Voltando à ideia inicial sobre o preço-objetivo de 50 dólares, os analistas concluem que este preço “não estimulou globalmente a atividade como se previa, e agora temos uma escassez de oferta em relação à procura”. Como consequência, os inventários reduziram rapidamente, de forma a que, depois dos máximos históricos vistos durante o último grande bear market do crude, voltem agora a estar próximos da sua média de cinco anos… com a nuance de que “a média a cinco anos não tem em conta o facto da procura estar a crescer, e por isso, o número de dias de inventário encontra-se agora abaixo da média de cincos anos. Isto ajuda a explicar a subida do preço de crude”, afirmam.

Alexandre Lefebvre

O que esperar no futuro?

Da Brandywine concluem com uma última nota: consideram que a escassez atual de oferta se pode reverter com facilidade. “O xisto continuará a crescer este ano, mas os fornecedores de maior dimensão acreditam que a forte falta de investimento fora dos EUA começará a refletir-se nas quedas da produção normal”.
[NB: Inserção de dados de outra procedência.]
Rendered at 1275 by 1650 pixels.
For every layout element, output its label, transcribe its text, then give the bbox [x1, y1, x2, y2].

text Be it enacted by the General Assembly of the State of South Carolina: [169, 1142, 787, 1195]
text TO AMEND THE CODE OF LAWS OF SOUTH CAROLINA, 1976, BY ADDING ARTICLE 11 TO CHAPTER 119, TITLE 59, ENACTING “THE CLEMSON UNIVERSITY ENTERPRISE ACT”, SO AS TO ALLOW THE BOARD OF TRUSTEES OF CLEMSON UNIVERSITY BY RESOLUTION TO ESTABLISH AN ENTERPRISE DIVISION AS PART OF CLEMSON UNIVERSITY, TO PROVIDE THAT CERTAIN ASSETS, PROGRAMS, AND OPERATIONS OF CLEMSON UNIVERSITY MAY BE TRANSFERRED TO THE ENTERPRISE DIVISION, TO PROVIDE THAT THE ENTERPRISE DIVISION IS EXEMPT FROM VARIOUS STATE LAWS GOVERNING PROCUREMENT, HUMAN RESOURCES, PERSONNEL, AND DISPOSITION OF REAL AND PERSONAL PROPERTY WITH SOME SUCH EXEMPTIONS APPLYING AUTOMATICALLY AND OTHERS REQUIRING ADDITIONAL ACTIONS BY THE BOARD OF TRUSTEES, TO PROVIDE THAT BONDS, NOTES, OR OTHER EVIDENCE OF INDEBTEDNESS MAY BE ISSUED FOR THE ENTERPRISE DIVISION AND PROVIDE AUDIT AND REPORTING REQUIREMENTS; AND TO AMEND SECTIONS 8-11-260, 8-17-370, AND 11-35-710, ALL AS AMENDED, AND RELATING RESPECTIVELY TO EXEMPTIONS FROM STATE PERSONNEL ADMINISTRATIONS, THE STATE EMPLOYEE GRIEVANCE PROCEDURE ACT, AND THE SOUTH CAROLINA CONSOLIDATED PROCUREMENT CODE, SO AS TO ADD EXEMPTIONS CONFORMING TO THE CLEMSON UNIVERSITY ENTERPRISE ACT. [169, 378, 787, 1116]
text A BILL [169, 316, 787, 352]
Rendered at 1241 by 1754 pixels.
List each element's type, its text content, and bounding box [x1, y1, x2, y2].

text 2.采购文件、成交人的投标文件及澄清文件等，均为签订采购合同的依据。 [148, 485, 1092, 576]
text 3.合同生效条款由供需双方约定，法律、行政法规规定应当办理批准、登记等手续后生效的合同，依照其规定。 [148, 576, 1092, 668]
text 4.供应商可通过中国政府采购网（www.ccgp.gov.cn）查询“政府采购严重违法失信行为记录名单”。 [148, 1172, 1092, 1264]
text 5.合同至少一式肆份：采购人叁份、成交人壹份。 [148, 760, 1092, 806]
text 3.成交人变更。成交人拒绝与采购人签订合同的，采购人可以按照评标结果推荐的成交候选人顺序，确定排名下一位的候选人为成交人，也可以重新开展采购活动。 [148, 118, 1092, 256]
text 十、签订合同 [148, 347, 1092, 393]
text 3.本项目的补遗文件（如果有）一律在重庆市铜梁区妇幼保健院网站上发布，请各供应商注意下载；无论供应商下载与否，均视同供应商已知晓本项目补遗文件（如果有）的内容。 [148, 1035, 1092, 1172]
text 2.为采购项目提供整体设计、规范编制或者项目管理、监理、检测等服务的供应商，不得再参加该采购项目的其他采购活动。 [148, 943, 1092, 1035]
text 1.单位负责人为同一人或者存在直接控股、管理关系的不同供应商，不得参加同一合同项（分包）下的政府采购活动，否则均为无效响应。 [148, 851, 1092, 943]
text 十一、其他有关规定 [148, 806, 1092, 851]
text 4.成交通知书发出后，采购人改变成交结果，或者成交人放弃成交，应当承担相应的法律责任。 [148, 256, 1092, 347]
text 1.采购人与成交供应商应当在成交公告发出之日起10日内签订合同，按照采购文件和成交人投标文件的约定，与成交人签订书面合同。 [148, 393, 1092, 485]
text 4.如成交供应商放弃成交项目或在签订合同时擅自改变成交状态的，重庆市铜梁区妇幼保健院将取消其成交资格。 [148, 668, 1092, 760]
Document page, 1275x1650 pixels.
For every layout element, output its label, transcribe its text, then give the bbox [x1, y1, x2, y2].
Consequentemente, observam o crescimento da preocupação em relação à possibilidade de que o preço do barril volte à gama dos 80-100 dólares, enquanto constatam a descida de popularidade do prognóstico de 40-60 dólares no curto e médio prazo. “Não se pode descartar a gama dos 120-150 dólares num cenário de aumento da volatilidade, que poderá ser causado pela regulamentação sobre o combustível naval, que taxará os custos do transporte, ou por eventos geopolíticos no Médio Oriente.